Post
Topic
Board Altcoin Discussion
Re: Do you think "iamnotback" really has the" Bitcoin killer"?
by
alkan
on 20/03/2017, 21:07:30 UTC
Compare his equation with my math explanation, and you see that Peter's conceptualization employs the average orphan rate for everyone when everyone chooses the same propagation time. The average orphan rate reflects the systemic waste of hashrate due to conflicts over which block to build the next block on. But the key point is that this waste is shared by all miners, so it isn't a cost because the difficulty readjusts commensurately, i.e. the overall profit in the system is determined by the difficulty relative to total block rewards. Peter's conceptual mistake is that it is the relative advantages that miners have over each other that determines relative profitability and this is why the cost of block space doesn't go to 0 when debasement rate goes to 0.

It appears that Peter Rizun has not only acknowledged this issue in his paper but he also made other important caveats as well, such as that the block reward must be some positive value.

Quote
We made three important simplifying assumptions in this paper: (1) we assumed the
probability of orphaning a block was well characterized by a single parameter that represented
the time between when a miner had solved a block and when his solution had been
communicated and accepted by his peers, (2) in Sections 7 to 9, we assumed that this time
parameter had a lower bound, in part, due to the capacity of the channels used to communicate
the solutions and by the coding gain with which they could be compressed, as described by the
Shannon-Hartley theorem, and (3) we ignored the costs a miner bears when he commits
transactions to a block beyond those due to orphaning. These simplifications bring up
questions that deserve further study:

(1) The time it takes to propagate information to the other miners is not in general
constant across the network, while the mempool is largely homogenous. This
suggests that, assuming equal hashing costs, miners who can propagate their block
solutions faster will earn a larger surplus. Relatedly, recent evidence also suggests that
miners may begin mining prior to fully receiving and validating new blocks.
(2) Imagine the existence of a mining cartel, interconnected with high-capacity relay
channels and committed to standardized mempool policies (to facilitate dense
compression of block solutions). Such a cartel could greatly reduce the time required
to propagate solutions to its other members. Do we expect such cartels to form and
what might be their effect?

(3) When a miner accepts a transaction that increases the set of unspent outputs (UTXO),
he takes on a liability equal to the present value of the cost of storing those new
outputs indefinitely far into the future. Is a healthy fee market expected to emerge that
charges users the true cost of expanding Bitcoin’s UTXO set?
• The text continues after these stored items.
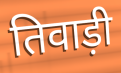
तिवाड़ीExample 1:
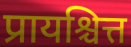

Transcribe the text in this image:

प्रायश्चित्त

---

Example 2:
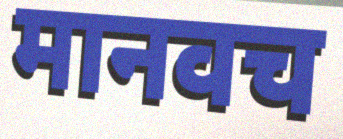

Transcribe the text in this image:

मानवच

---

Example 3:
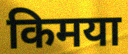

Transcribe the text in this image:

किमया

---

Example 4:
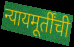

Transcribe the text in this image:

न्यायमूर्तींची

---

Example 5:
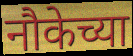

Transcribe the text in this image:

नौकेच्या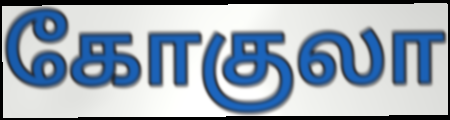
கோகுலாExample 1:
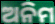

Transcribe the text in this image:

ଅନିମ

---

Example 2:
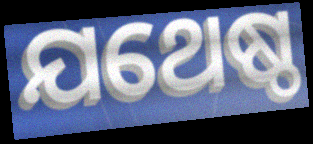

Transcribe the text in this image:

ଯଥେଷ୍ଠ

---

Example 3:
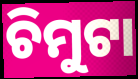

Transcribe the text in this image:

ଚିମୁଟା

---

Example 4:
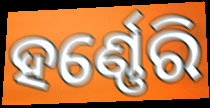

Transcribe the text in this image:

ହର୍ଣ୍ଣେରି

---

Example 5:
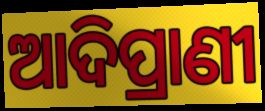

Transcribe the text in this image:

ଆଦିପ୍ରାଣୀ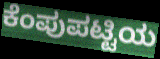
ಕೆಂಪುಪಟ್ಟಿಯ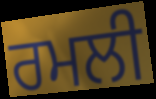
ਰਮਲੀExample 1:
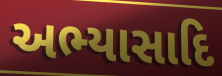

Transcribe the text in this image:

અભ્યાસાદિ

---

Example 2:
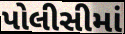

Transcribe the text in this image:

પોલીસીમાં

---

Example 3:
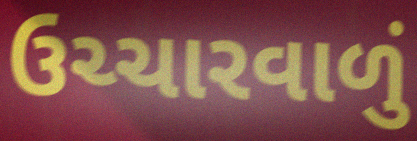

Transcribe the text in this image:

ઉચ્ચારવાળું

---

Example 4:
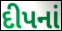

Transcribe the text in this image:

દીપનાં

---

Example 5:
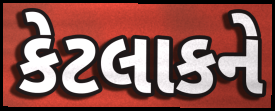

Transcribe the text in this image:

કેટલાકનેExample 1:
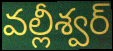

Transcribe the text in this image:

వల్లీశ్వర్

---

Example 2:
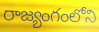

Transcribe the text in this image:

రాజ్యంగంలోని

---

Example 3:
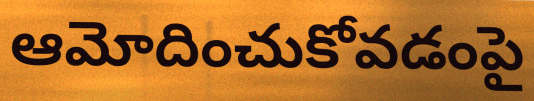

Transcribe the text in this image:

ఆమోదించుకోవడంపై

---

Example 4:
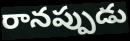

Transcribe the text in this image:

రానప్పుడు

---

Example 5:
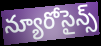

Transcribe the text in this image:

న్యూరోసైన్స్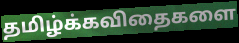
தமிழ்க்கவிதைகளை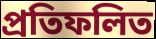
প্রতিফলিত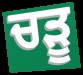
ਚੜੂ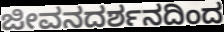
ಜೀವನದರ್ಶನದಿಂದ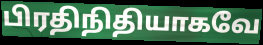
பிரதிநிதியாகவே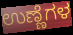
ಉಣ್ಣೆಗಳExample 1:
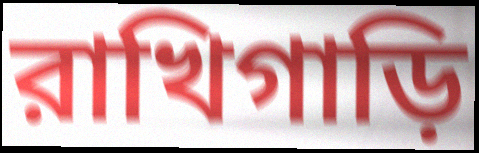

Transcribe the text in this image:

রাখিগাড়ি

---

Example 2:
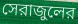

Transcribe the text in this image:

সেরাজুলের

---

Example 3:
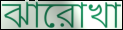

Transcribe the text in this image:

ঝারোখা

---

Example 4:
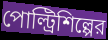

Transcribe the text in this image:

পোল্ট্রিশিল্পের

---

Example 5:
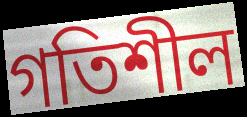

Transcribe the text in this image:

গতিশীল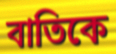
বাতিকে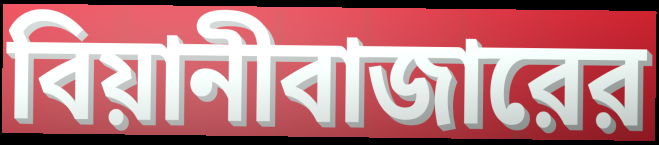
বিয়ানীবাজারের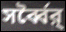
সর্ব্বৈর্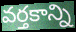
వర్తకాన్ని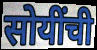
सोयींचीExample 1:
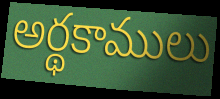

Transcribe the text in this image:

We conclude by noting that the analysis presented in this paper breaks down when the
block reward falls to zero.
It suggests that the cost of block space is zero; however, this would
suggest zero hash power, which in turn would suggest that transactions would never be mined
and, paradoxically, that no block space would be produced. Happily, questions about the
post-block reward future can be explored at a leisurely pace, as we have a quarter-century
before it begins to become a reality. Into the distant future then, a healthy transaction fee
market is expected to exist without a block size limit.